Task item.
What lines of the data below include the word "with"? Report them by copying each.

Supplied material.
--- START ---
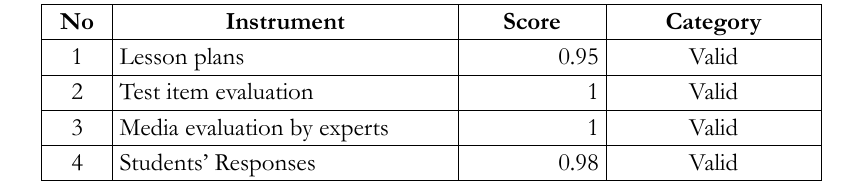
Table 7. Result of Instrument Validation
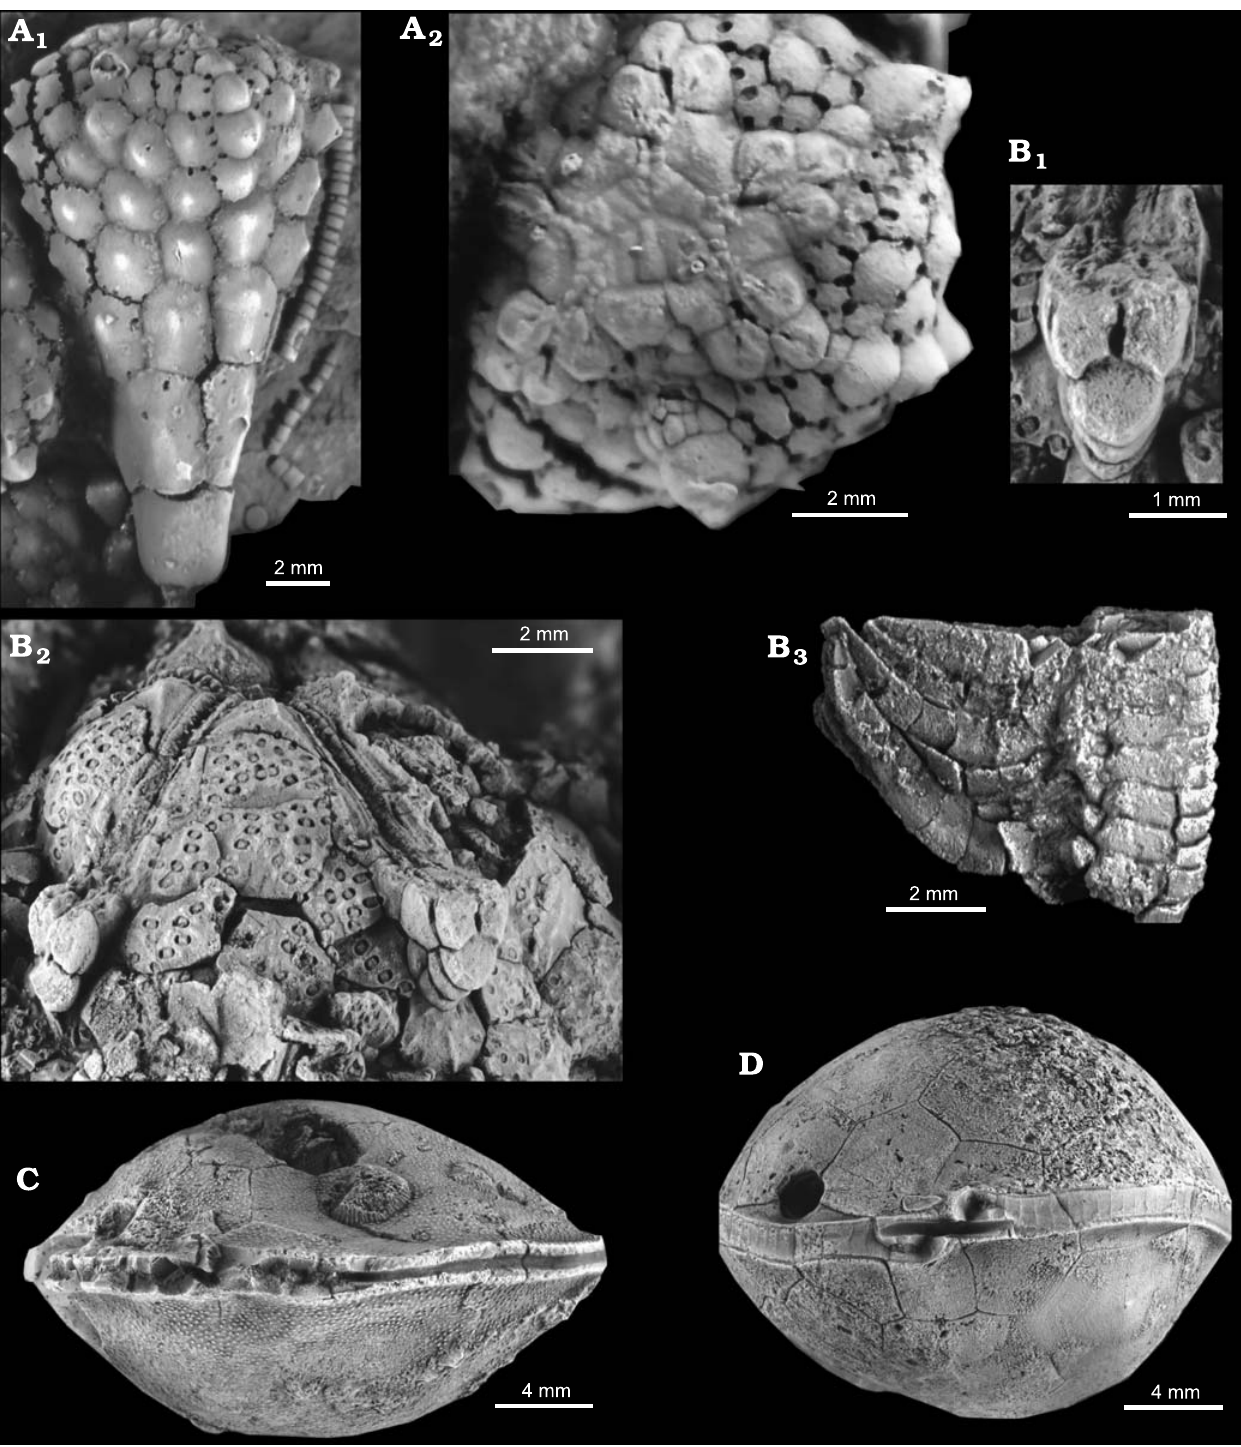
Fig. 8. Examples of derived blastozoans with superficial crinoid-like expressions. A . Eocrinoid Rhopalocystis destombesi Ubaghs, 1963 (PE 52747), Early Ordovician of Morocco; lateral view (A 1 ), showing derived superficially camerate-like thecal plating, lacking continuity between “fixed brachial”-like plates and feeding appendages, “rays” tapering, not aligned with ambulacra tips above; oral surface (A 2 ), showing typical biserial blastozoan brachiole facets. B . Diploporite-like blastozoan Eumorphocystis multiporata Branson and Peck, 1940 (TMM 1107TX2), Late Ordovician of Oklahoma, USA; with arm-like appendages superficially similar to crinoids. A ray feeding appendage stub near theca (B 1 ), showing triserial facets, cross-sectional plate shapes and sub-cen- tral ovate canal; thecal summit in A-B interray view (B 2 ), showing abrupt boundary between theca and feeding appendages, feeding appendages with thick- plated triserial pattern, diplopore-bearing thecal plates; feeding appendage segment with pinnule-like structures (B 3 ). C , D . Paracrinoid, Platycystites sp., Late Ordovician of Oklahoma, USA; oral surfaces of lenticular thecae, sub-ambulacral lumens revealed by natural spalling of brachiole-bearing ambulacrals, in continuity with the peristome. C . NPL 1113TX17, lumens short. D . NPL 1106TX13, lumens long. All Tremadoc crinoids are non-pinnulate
--- END ---
--- START ---
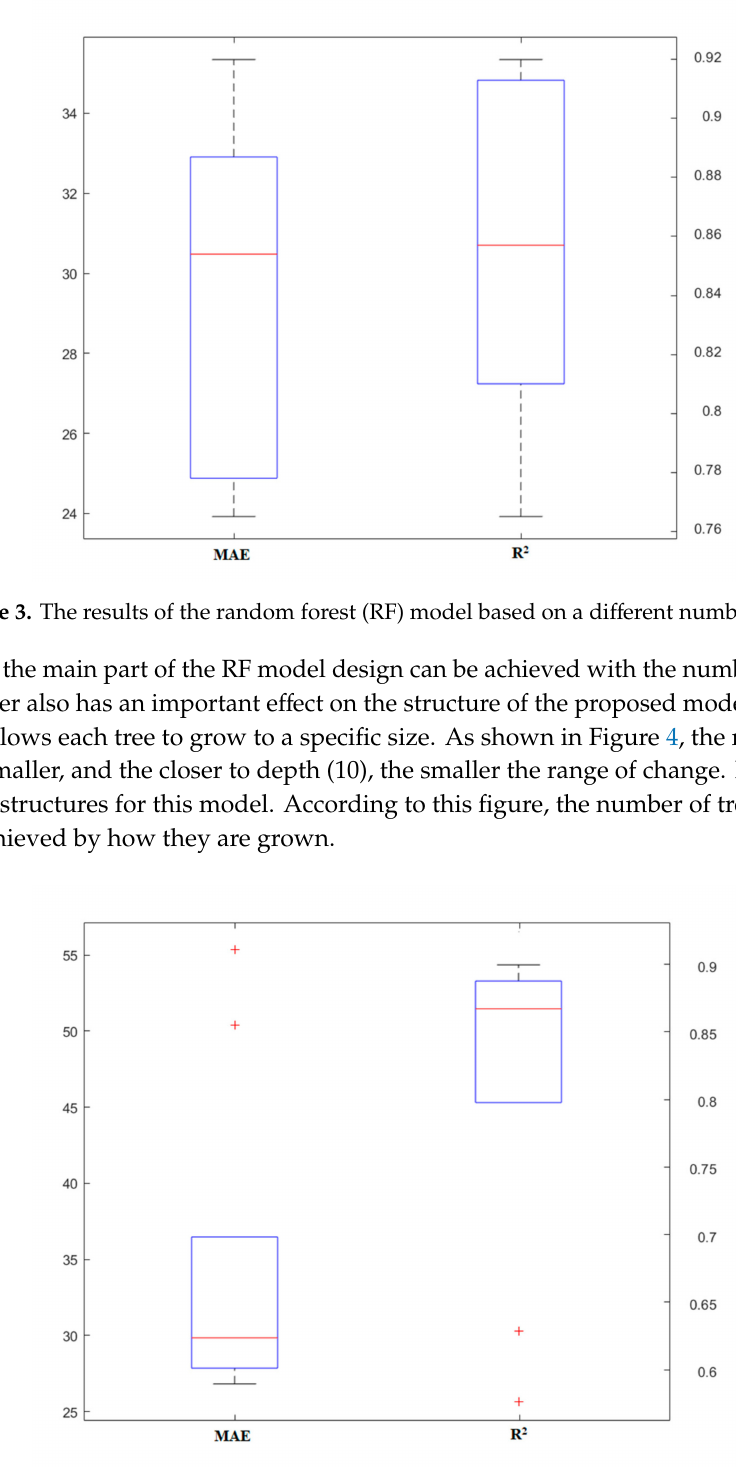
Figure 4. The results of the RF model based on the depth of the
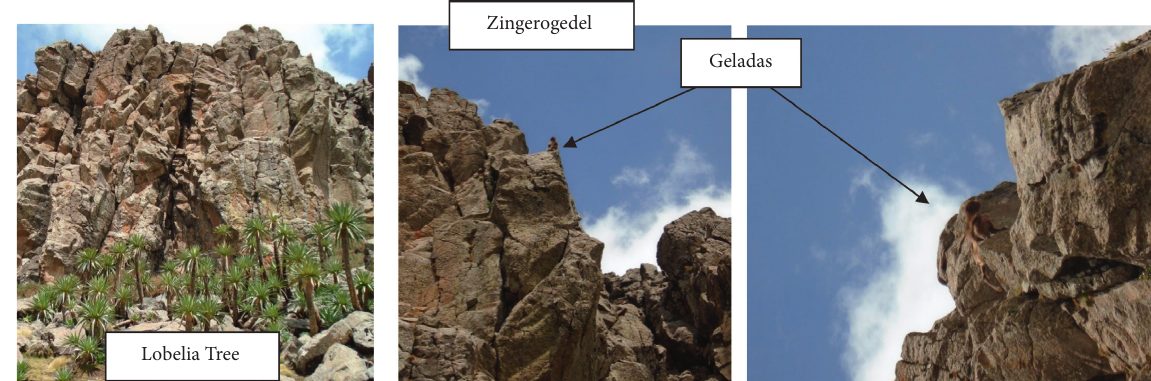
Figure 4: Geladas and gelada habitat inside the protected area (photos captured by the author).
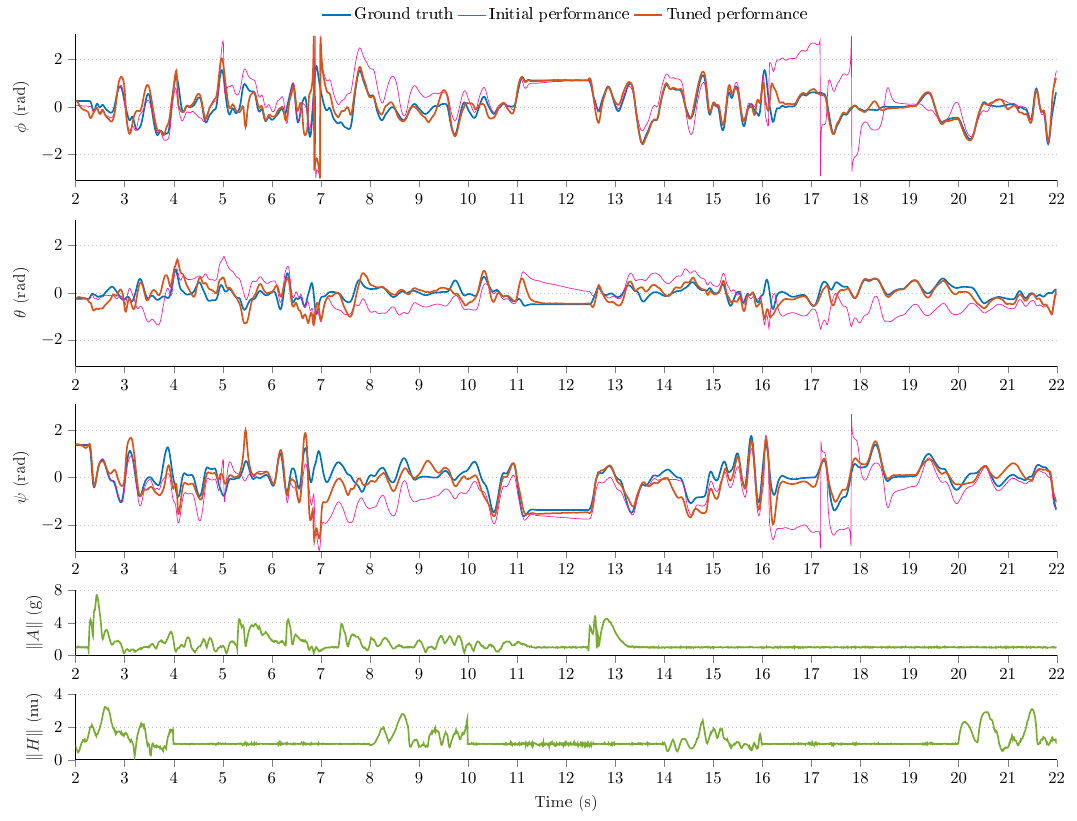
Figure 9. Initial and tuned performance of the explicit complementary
--- END ---
--- START ---
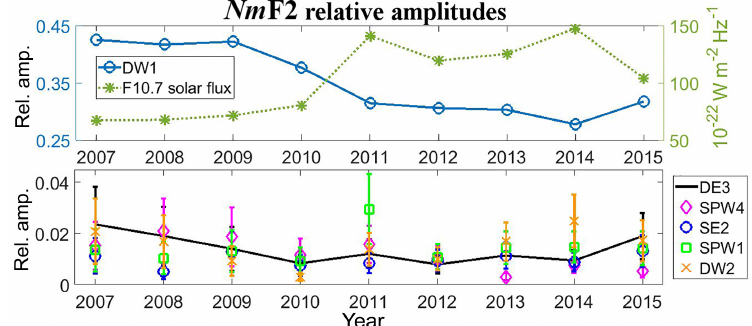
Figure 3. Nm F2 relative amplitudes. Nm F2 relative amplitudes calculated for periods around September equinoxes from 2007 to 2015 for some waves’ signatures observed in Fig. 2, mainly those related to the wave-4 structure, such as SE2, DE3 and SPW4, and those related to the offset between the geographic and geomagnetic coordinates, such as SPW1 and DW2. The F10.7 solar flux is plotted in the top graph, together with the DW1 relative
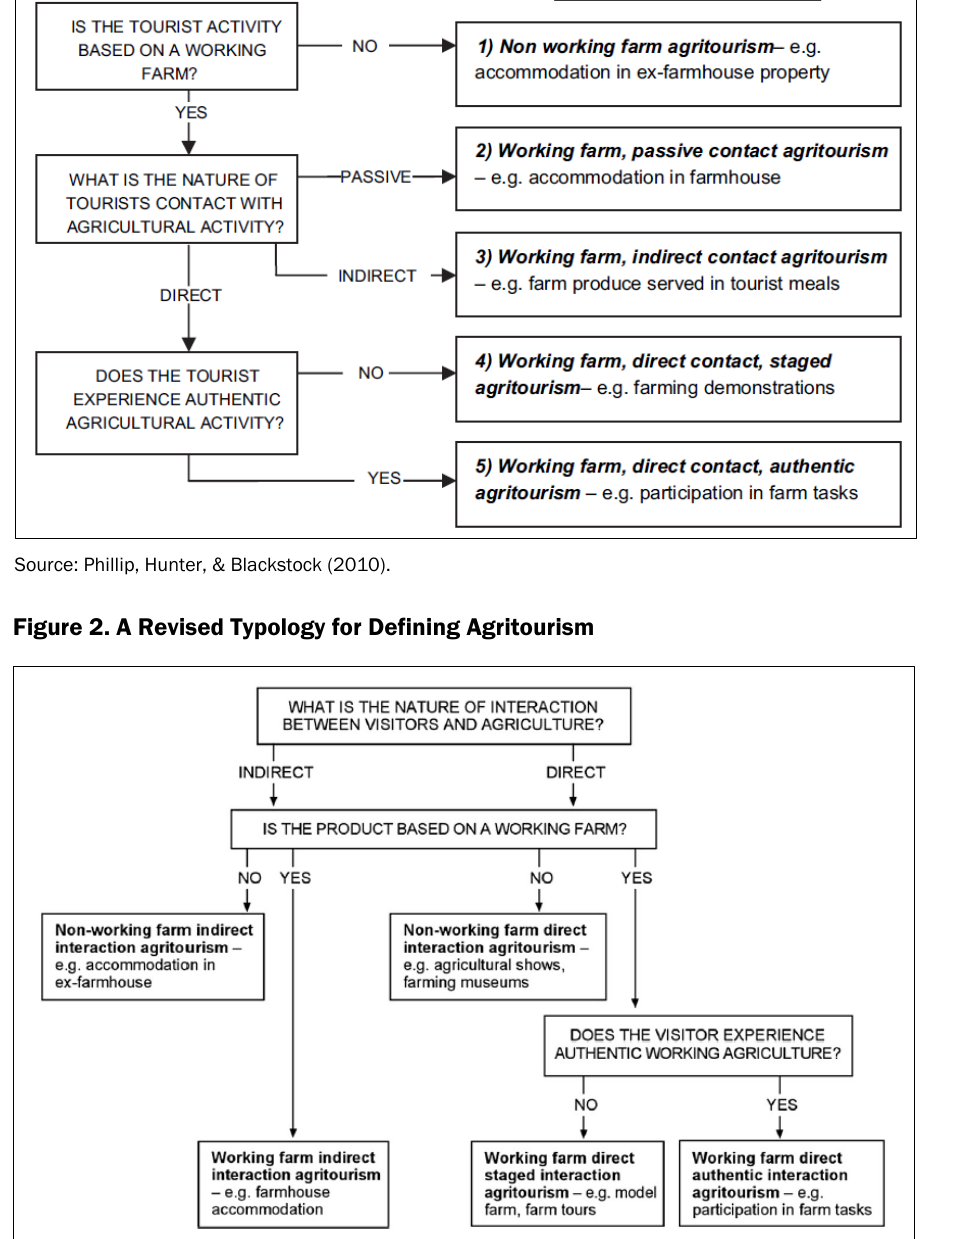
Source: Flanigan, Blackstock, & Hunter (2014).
--- END ---
Solved exercise.
Fig. 8. Examples of derived blastozoans with superficial crinoid-like expressions. A . Eocrinoid Rhopalocystis destombesi Ubaghs, 1963 (PE 52747), Early Ordovician of Morocco; lateral view (A 1 ), showing derived superficially camerate-like thecal plating, lacking continuity between “fixed brachial”-like plates and feeding appendages, “rays” tapering, not aligned with ambulacra tips above; oral surface (A 2 ), showing typical biserial blastozoan brachiole facets. B . Diploporite-like blastozoan Eumorphocystis multiporata Branson and Peck, 1940 (TMM 1107TX2), Late Ordovician of Oklahoma, USA; with arm-like appendages superficially similar to crinoids. A ray feeding appendage stub near theca (B 1 ), showing triserial facets, cross-sectional plate shapes and sub-cen- tral ovate canal; thecal summit in A-B interray view (B 2 ), showing abrupt boundary between theca and feeding appendages, feeding appendages with thick- plated triserial pattern, diplopore-bearing thecal plates; feeding appendage segment with pinnule-like structures (B 3 ). C , D . Paracrinoid, Platycystites sp., Late Ordovician of Oklahoma, USA; oral surfaces of lenticular thecae, sub-ambulacral lumens revealed by natural spalling of brachiole-bearing ambulacrals, in continuity with the peristome. C . NPL 1113TX17, lumens short. D . NPL 1106TX13, lumens long. All Tremadoc crinoids are non-pinnulate
Figure 3. Nm F2 relative amplitudes. Nm F2 relative amplitudes calculated for periods around September equinoxes from 2007 to 2015 for some waves’ signatures observed in Fig. 2, mainly those related to the wave-4 structure, such as SE2, DE3 and SPW4, and those related to the offset between the geographic and geomagnetic coordinates, such as SPW1 and DW2. The F10.7 solar flux is plotted in the top graph, together with the DW1 relative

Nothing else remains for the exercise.